Input parameters of host rock and fault rock properties for the truth model. (a) The relative permeability and (b) the capillary pressure function of the host rock. (c) The relative permeability and (d) the capillary pressure curves of the fault rock.

The model is originally oil-saturated, and a water-flood using an injector-producer well pair is considered. The water injector is completed in the bottom layer of the hanging wall in one corner of the model, and the oil production well completed in the top layer of the opposite corner of the model (Fig. 4). The injector is controlled by a target fluid rate of 100 m3/d, and the producer well is controlled by fixed bottom-hole pressure of 300 bars. Average values of oil properties e.g., formation volume factor and viscosity are 1.03 rm3/sm3 and 2.875 cP respectively.

Figure 4
figure 4

The pressure distribution in the truth model at water breakthrough time obtained from single-phase flow simulation using the well locations indicated.

The pseudo-relative permeability curves used to include the fault rocks in the truth model are flow rate dependent, and the flow rate used in the procedure to calculate them (Fig. 2b) derive from a flow model using the correct geometry, well controls and single-phase fault rock properties as the truth model, but no two-phase properties7,11.The cell pressures observed in this model (Fig. 4) are used to define across-fault flow rates used in the two-phase fault rock property upscaling of the truth model.

As well as flow rate, two other factors that influence the upscaled pseudo-relative permeability functions are variables in this study: the upstream grid-block permeability and the fault rock thickness.
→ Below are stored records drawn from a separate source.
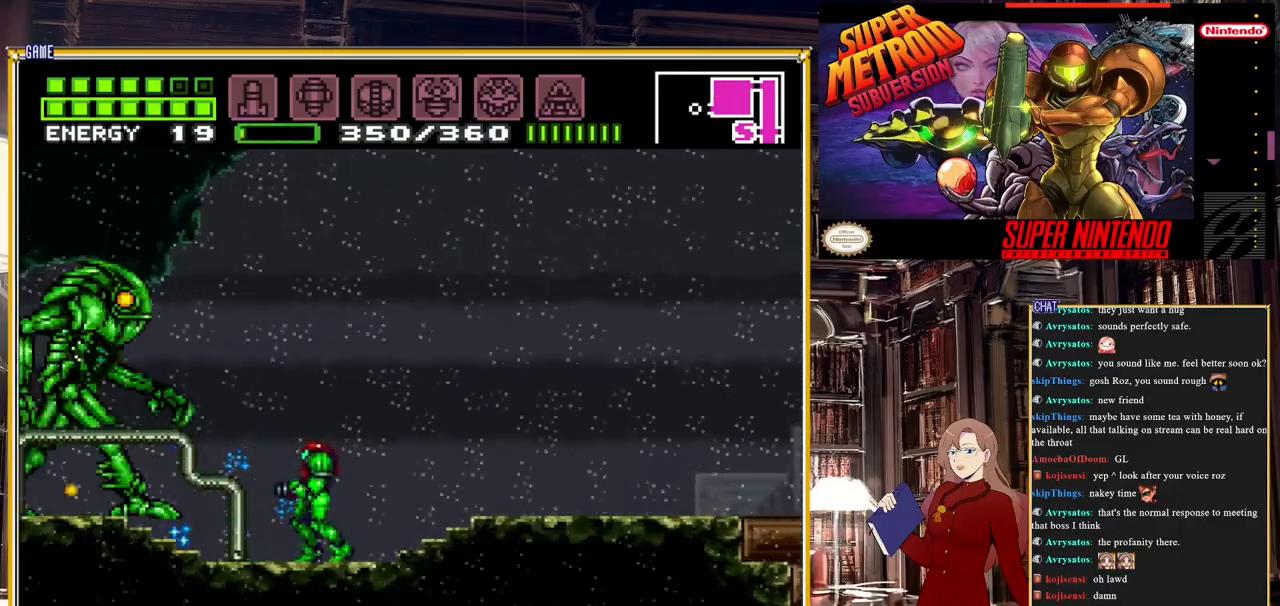
{"buttons": ["A", "Y", "DPAD_LEFT"], "events": [[367, "DPAD_LEFT", "down"], [467, "A", "down"]]}
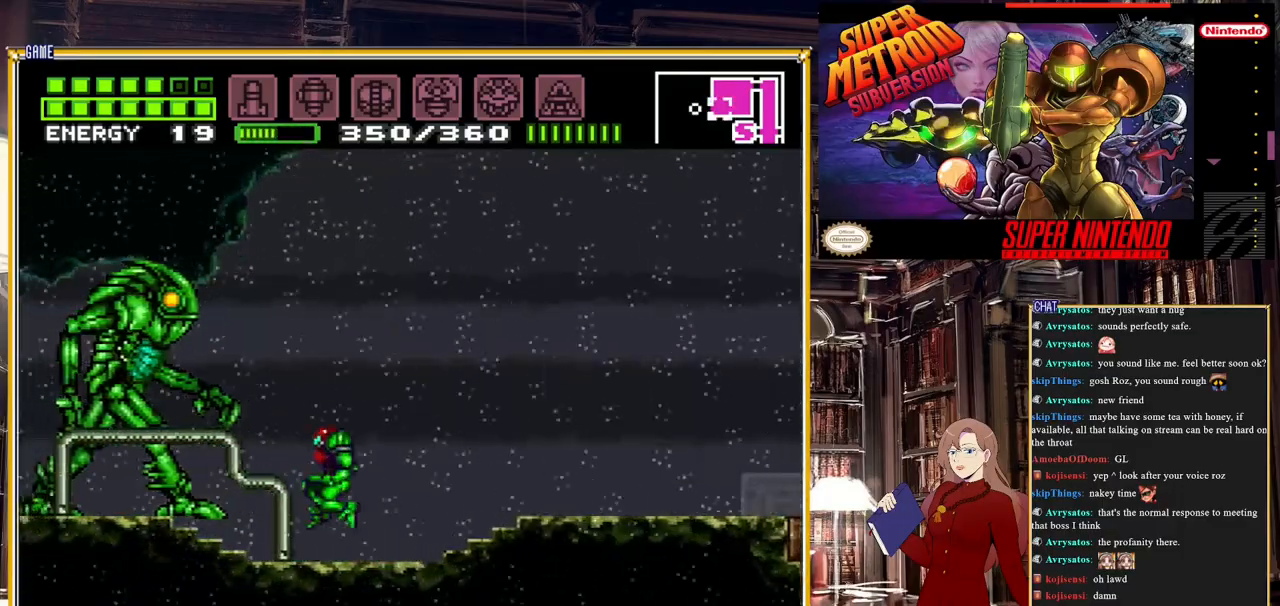
{"buttons": ["Y"], "events": [[233, "DPAD_LEFT", "up"], [250, "A", "up"]]}
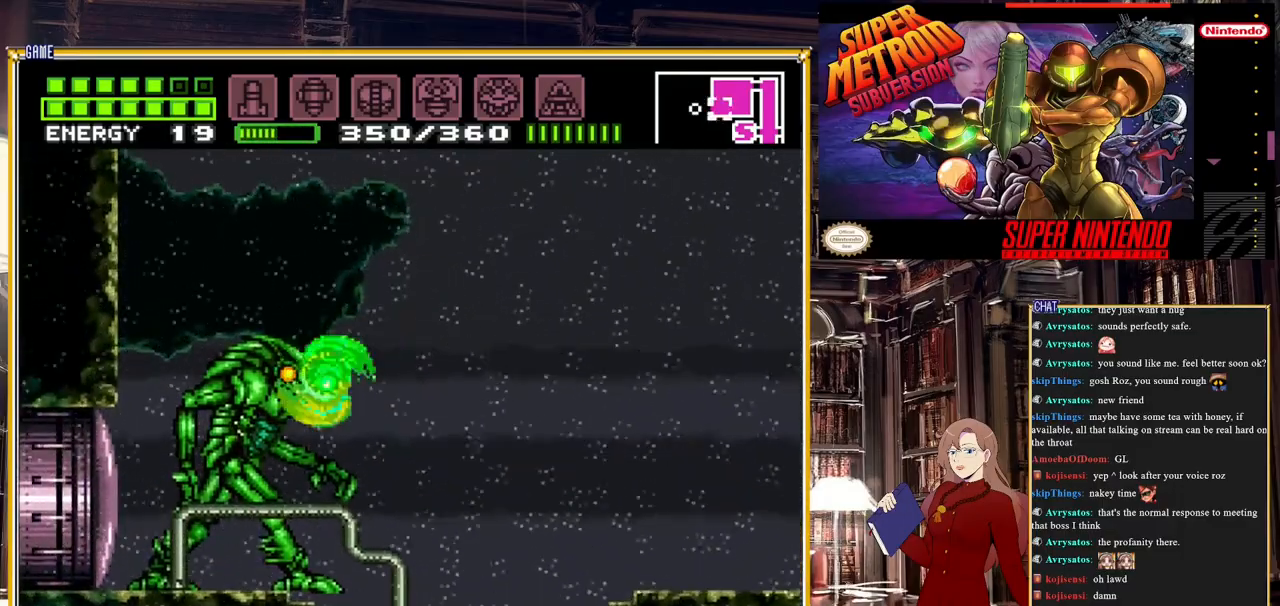
{"buttons": ["Y"], "events": [[117, "DPAD_LEFT", "down"], [133, "A", "down"], [217, "A", "up"], [383, "DPAD_LEFT", "up"]]}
The pseudoization procedure in TransGen groups together faulted connections that share similar properties and creates an upscaled pseudo-relative permeability function for each group based on representative properties11. For the current study, eight groups have been created from the three variables and the resultant functions are shown for fault zone 1 in Fig. 5. The pseudo-functions are implemented in the truth model as directional and irreversible properties to the grid-cells adjacent to fault, and hence different pseudo-functions are used in each of the four directions (Fig. 5a–d). The upscaled pseudo-relative permeability functions have a small range of effective water saturation which is close to the irreducible water saturation of the parent grid block (Fig. 5e,f). This is because the method used to derive them11 assumes capillary pressure continuity across the interface between the host-rock and fault rock, and the high capillary pressure in the fine-grained fault rock are matched only at very low water saturations in the host-rock. These large change in flow property over a small saturation ranges means that small simulation time-steps are required, but if they are used carefully accurate flow simulation results can be obtained7.

Figure 5
figure 5

Indices for the directional, irreversible pseudo-relative permeability tables in the truth model for the X+ (a), X− (b), Y+ (c), and Y− (d) directions. (e) The host rock and eight pseudo-relative permeability functions shown with the same color scheme as (a–d). (f) As (e), but limited to the water saturation range in which the functions are variable. Crosses are for oil, circles are for water.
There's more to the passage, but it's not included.